Further, the use of templatized hyperlinks on web sites is increasing rapidly. Templatized web pages share a common administrative authority, a common look, and a common feel. For a user, the common look and feel is valuable because it provides context for browsing. However, templatized pages skew ranking. Since all pages that conform to a common template share many links, it is clear that these links cannot be relevant to the specific content on these pages.
Currently, the Google® search engine indexes about 3.3 billion web pages with nearly 90 billion hyperlinks. Representing these hyperlinks as source and destination URLs amounts to approximately ten terabytes of data. The hyperlinks are viewed as a link graph by the PageRank algorithm. In most implementations of search engines, a typical hyperlink is represented by a four-byte ID. Use of the four-byte ID reduces the amount of data required to represent the link graph to 360 gigabytes at the cost of considerable processing time in replacing the URL with the corresponding four-byte ID. Once the four-byte ID has been determined for the URL, the PageRank algorithm calculates a stationary distribution of a Markov chain, requiring approximately 30 to 50 cycles through the data set of the link graph to achieve a reasonable level of convergence.

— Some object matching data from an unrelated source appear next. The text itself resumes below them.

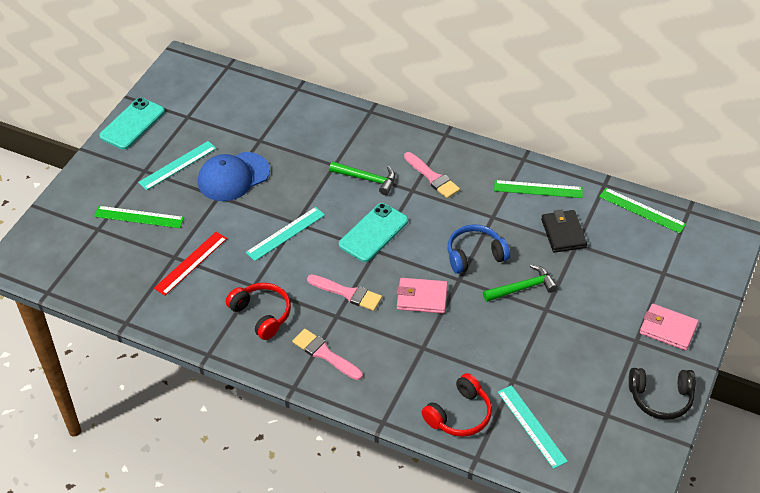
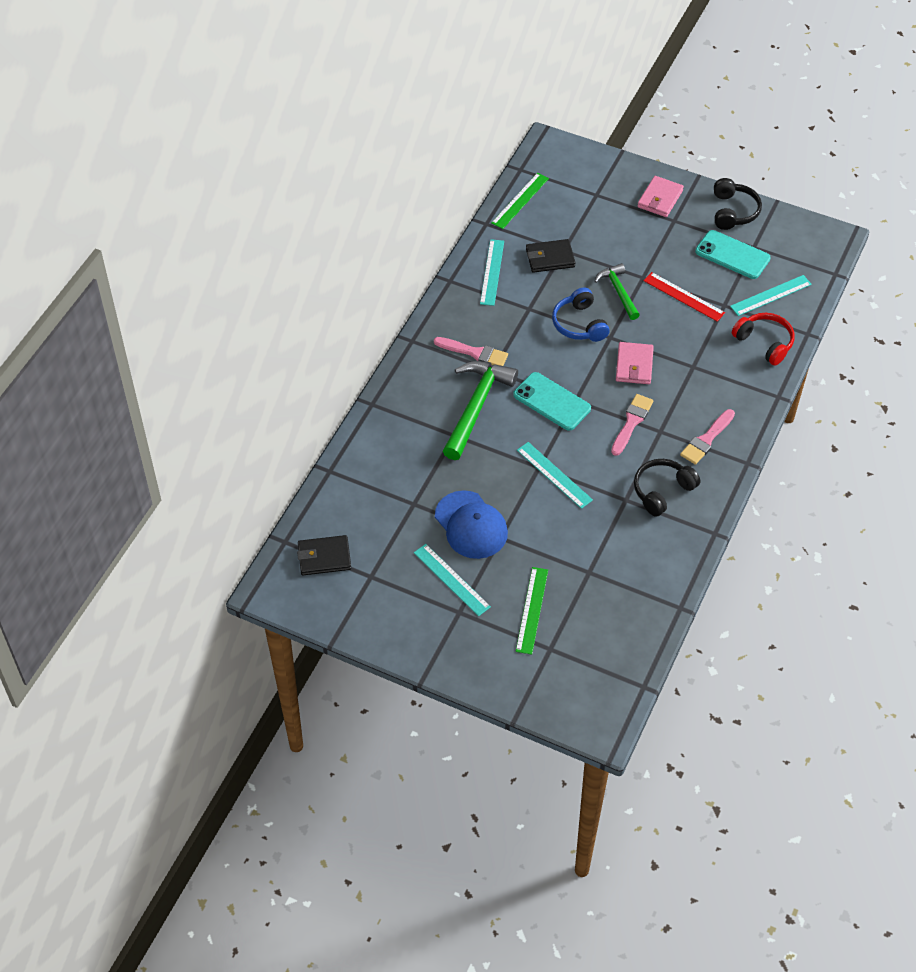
camera: 90 degrees left, 5 degrees up
(132, 124) = (380, 632): turquoise phone -> turquoise phone (732, 255)
(191, 263) = (597, 556): red ruler -> red ruler (684, 296)
(209, 89) = (324, 557): none -> black wallet
(262, 314) = (662, 491): red headphones -> black headphones
(367, 179) = (476, 407): green hammer -> green hammer, size x1.69
(432, 177) = (474, 353): pink brush -> pink brush turned 60 degrees clockwise
(538, 189) = (492, 272): green ruler -> turquoise ruler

Furthermore, the analysis by the PageRank algorithm of each individual URL makes the PageRank algorithm susceptible to deliberate ranking manipulation of web pages. One example of ranking manipulation is link spamming. One method of link spamming involves posting messages on message boards, guest books, etc., with links to a web site. These increased links increase the ranking of the website. Another method of link spamming involves forming or joining a “link farm”. A link farm is a network of web pages or web sites that are heavily cross-linked. When joining a link farm, a web site receives a link from all the other web sites in the link farm and, in return, places links to all the other web sites in the link farm. However, the reputation and popularity of search engines such as the Google® search engine relies on an accurate ranking of the web sites in response to a search.
One technique proposed for improving the ranking of web pages involves the use of a host rank that groups web pages based on the host of the web page. Although the host rank technique has proven to be useful, it would be desirable to present additional improvements. Many hosts comprise web pages that are fairly uniform in content and in quality. However, a host such as www.geocities.com that provides free web space to users comprises widely varying content both in topic and quality. Some of the subsites on www.geocities.com comprise, for example, very high quality open source software projects. These highly respected subsites have many links into them. Other subsites on www.geocities.com comprise personal information about users, their hobbies, etc. The range of topic and quality of subsite in www.geocities.com requires a finer granularity than the host rank for analysis and grouping. Reference is made to “Ranking the Web Frontier and Arvind Arasu, Jasmine Novak, Andrew Tomkins & John Tomlin, “PageRank Computation and the Structure of the Web: Experiments and Algorithms,” Proceedings of WWW2002, May 2002; and co-pending U.S. patent application titled “System and Method for Rapid Computation of PageRank”, Ser. No. 10/132,047, by A. Arasu, Andrew Tomkins and John Tomlin, which was filed on Apr. 25, 2002.
What is therefore needed is a system, a computer program product, and an associated method for improving the efficiency of ranking web pages while minimizing manipulation of the ranking process by web sites and Internet companies. The need for such a solution has heretofore remained unsatisfied.